Почти сама того не сознавая, она подошла к какой-то скамейке и села. И тотчас же ее окружили голуби, важно разгуливавшие по дорожке в ожидании корма. Встопорщив перья, они негромко заворковали. В этот жаркий полдень гуляющих было мало, и редко кто нарушал величавое спокойствие голубей. Фейс уставилась на них широко открытыми, но невидящими глазами. Она ни о чем не думала, ничего не чувствовала; она находилась в состоянии, похожем на шок. Сейчас она была неспособна трезво взвесить свое положение.
Через некоторое время в ней вдруг шевельнулось смутное воспоминание: ей показалось, что она уже когда-то сидела на этой самой скамейке. Да, конечно, именно тут ее целовал молодой офицер-норвежец.
Это было летом, таким же знойным, как сейчас. Она сотрудничала в Объединении военно-зрелищных предприятий и пошла на вечер в старый театр «Беласко» на площади Лафайета. Молодой иностранец, — она не сумела распознать по мундиру, откуда он, — подошел к ней и пригласил танцевать. Волосы у него были такие же светлые, как у Тэчера, но этим и ограничивалось сходство. И каким-то образом, — Фейс так и не могла вспомнить, как это произошло, — она очутилась с ним на этой скамейке.
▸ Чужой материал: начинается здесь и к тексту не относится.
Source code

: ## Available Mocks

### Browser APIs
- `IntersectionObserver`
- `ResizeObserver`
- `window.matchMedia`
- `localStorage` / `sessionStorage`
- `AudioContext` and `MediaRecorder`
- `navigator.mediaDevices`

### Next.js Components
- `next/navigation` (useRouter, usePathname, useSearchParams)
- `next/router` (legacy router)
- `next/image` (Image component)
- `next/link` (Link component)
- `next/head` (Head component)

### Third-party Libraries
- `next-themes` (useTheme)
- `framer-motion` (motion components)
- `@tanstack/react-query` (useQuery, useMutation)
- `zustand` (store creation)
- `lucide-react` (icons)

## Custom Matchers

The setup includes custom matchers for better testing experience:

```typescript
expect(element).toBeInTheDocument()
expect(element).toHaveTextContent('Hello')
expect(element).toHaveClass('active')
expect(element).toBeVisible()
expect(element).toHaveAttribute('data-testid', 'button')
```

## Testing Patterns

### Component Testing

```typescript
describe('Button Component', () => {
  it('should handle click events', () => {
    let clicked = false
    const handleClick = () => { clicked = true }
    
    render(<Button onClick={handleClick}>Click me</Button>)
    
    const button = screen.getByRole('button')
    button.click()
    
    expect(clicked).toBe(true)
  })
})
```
В тот вечер светила луна, и конная статуя Эндрю Джексона, простершего руку с шляпой к Белому дому, выделялась на фоне неба благородным силуэтом. Но, кроме статуи американского генерала, здесь, совсем как в Европе, стояли бронзовые Лафайет, фон Штейбек и Костюшко; и Фейс было легко представить себе, что она находится в каком-то европейском городке и пришла сюда на тайное свидание с подпольщиком, чтобы обсудить планы действий Движения Сопротивления. Поэтому она даже не удивилась, когда офицер сказал, что завтра улетает на самолете с секретным поручением. Она сразу догадалась, что он работает в подполье.